Chris Lane is in the fast lane and there's a pit stop in Prince George on Wednesday night.
The muscle car images in the video were a bit prophetic, as the hit single Fix burned rubber and made him into a
No. 1 country artist.
He's new to the Nashville scene, pushing his first album out into the world in 2012 with Let's Ride (it cracked the Top 75 on the US Country Album charts).
He moved to Music City in 2013 to get immersed in the industry. A year later he released a test single, Broken Windshield View, and the experiment worked, with the song and video catching on well with fans. That set the table for the release of a whole debut album. That happened in 2015 under the title Girl Problems, and audiences called "shotgun!" for the hard-driving-single Fix. It reached the top of the charts in August and it isn't done yet.
The album's second single, For Her, has now been launched as well, and it's another popular item on county radio right now.
It put him in one of the best dilemmas possible, on Nov. 2. He got to be in the room for the 50th Annual Country Music Awards "instead of at home on the couch eating pizza," he laughed, but he also had part of his attention on the World Series Game 7 the same night. He was hoping for the Cubs to complete the big comeback and finally get water on their 108-year drought.
If that sounds like a guy with some extra feelings about baseball, well you're not off base. It was baseball that brought him into the country music fold, in a roundabout kind of way, and it got his identical twin brother Cory into music as well. They were both athletes, not artists, growing up in Kernersville, North Carolina.
"Neither one of us played music our entire life," Lane told The Citizen during a phone call from Nashville. "I always enjoyed singing along with the radio, but I was so involved in football and baseball that that's all I did growing up. But as I got into college, and I played college baseball assuming I was going to go on to play professionally, and I got into several ACL surgical reconstructions, I realized it wasn't going to happen for me.
"I started learning how to play the guitar just because I wanted to know how to do that, and then I started to figure out how to sing and play at the same time," he explained.
"I was a big Keith Urban fan, he was the sole reason I wanted to learn, but it kind of turned into all this, and I am super thankful. My dad bought a little drum set for Christmas the following year, so once I got decent enough at the guitar, I told my brother to figure out how to play those drums and we could start a cover band. We picked up a few more guys along the way, and a couple of years into that I decided to write my own music, and it led to where we are now."

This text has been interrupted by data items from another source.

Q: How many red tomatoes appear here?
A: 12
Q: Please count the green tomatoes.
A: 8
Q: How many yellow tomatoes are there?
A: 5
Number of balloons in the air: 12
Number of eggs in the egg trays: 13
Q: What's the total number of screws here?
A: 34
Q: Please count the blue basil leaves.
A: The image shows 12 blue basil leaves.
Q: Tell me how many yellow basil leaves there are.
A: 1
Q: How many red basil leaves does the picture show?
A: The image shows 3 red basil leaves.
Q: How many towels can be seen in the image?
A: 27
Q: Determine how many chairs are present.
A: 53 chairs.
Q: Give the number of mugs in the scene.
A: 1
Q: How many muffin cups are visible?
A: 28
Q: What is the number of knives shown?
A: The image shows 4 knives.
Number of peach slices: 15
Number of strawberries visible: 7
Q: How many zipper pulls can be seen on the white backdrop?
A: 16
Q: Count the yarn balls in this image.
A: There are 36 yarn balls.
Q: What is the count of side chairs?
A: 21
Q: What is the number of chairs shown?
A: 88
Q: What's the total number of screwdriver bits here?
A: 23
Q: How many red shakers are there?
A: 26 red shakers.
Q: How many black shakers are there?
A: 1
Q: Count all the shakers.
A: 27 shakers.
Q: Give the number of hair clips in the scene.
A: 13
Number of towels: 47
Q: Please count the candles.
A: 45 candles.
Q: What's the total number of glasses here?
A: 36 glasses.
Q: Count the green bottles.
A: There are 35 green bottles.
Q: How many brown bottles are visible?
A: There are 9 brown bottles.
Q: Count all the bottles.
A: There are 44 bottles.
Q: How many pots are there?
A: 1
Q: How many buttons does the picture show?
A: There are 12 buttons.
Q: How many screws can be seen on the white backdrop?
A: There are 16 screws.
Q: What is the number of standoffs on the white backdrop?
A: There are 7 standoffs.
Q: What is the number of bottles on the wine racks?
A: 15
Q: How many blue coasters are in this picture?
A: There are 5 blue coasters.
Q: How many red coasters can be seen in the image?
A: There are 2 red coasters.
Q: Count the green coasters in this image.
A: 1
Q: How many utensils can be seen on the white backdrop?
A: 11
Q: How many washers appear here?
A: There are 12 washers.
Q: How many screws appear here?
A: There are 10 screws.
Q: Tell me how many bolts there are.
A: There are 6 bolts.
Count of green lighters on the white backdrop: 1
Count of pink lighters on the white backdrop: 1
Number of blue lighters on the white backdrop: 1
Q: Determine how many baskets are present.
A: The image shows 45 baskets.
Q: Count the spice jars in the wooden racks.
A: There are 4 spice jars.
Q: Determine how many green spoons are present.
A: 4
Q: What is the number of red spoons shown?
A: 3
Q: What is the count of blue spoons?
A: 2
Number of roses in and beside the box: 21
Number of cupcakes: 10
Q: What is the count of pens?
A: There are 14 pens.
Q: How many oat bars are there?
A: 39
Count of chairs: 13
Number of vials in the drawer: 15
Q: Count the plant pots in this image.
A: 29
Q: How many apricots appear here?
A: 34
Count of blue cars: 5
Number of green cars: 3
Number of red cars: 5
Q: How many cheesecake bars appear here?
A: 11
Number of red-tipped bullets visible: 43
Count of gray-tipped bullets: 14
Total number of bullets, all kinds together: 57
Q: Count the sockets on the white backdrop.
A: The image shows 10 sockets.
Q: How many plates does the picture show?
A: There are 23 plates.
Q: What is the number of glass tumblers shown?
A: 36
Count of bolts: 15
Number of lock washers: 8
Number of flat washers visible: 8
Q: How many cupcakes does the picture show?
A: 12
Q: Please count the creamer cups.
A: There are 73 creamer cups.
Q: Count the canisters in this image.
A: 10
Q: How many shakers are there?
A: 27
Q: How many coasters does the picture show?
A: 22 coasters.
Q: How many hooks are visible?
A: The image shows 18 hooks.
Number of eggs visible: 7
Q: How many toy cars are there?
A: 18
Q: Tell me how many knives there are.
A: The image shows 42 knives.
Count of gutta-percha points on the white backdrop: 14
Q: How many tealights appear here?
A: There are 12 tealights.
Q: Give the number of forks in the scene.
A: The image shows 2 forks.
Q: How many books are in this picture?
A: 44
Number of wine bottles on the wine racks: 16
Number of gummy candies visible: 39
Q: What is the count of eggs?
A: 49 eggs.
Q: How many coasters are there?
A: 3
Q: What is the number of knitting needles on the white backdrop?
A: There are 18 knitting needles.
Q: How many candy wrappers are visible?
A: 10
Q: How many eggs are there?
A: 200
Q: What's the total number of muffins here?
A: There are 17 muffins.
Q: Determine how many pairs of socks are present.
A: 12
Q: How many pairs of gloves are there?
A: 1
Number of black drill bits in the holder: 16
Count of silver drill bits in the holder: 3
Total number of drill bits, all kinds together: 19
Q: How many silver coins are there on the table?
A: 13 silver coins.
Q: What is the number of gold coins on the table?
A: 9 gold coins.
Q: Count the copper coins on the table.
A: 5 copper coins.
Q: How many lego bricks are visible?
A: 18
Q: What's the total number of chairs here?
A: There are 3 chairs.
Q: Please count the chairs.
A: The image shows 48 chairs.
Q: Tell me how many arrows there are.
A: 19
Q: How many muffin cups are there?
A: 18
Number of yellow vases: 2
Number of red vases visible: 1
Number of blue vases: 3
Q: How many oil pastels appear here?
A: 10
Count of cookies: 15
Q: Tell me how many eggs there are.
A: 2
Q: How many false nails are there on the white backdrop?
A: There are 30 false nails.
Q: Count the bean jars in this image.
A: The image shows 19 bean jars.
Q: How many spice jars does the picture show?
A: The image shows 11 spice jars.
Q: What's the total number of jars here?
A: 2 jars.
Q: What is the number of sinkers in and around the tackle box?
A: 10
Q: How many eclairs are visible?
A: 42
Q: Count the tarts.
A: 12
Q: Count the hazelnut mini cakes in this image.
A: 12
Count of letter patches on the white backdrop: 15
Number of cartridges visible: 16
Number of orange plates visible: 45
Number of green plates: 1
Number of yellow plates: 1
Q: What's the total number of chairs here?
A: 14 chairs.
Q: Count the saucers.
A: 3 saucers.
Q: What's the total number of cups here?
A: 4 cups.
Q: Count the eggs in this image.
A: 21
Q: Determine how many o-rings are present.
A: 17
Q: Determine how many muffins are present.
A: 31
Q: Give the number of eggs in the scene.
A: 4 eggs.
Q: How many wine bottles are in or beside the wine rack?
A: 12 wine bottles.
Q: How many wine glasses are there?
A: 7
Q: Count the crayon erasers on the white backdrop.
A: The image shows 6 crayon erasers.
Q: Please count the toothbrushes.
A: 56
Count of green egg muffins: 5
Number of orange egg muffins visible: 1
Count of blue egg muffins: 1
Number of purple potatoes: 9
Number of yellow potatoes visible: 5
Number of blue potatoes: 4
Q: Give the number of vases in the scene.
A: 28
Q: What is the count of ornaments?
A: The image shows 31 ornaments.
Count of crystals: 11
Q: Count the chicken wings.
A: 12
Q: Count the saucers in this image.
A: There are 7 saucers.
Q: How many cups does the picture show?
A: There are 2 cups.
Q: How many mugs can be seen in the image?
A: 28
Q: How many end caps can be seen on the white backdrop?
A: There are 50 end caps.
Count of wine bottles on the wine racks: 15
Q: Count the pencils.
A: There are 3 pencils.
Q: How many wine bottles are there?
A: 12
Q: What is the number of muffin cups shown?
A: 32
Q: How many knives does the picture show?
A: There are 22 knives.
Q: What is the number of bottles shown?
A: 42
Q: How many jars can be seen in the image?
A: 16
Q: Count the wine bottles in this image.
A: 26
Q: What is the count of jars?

Does he miss baseball, though, even though the music thing turned into gold?
"Certainly, but given the lifestyle, I've been able to take batting practice with some professional teams, which has been a real treat for me," Lane said.
"I had one of the coaches with the Diamondbacks walk up to me after B.P. and ask 'Did you play baseball? Because we've never had an artist come out and hit the ball like that.' So I told him yeah, I played baseball my whole life."
He had a supportive system of friends and family in the hometown. When the band would do their cover gigs, they would get a solid crowd to come out and share the night. That encouragement put a lot of wind in his sails, Lane said, and played a big role in building their confidence and taking step after step towards Nashville.
The fan base grew and some of the early ones were the guys in Florida Georgia Line. When FGL went on their last Canadian tour, they brought Lane along as a warmup act. He was their bench strength, if the baseball talk can go on a bit longer.
One of the places that tour stopped was Prince George. Now that FGL is coming back to town with Lane once again on the roster, he is becomes one of the few guest artists on any major country junket who can honestly say yes, he's already been to northern B.C.'s big city.
Granger Smith is also in the bullpen, this tour, and Lane's batting average has some big hits he didn't have last time.
"The approach is still very similar," Lane said.
"I'm still going to try to keep the energy as high as possible and kick the show off in the right way, then watch FGL and Granger get up there and do their thing. I try to pick the songs that I feel like people are vibing the most, off the record."
High energy doesn't mean just pounding tempos. There will be a lot of fan desire to hear the new single For Her and all the emotion packed into that tune. It's just a standard love song on the surface, but if you've seen the video you know it has taken on a life of its own.
The Prince George fans have an invitation to Florida Georgia Line, Chris Lane and Granger Smith on Wednesday night at CN Centre.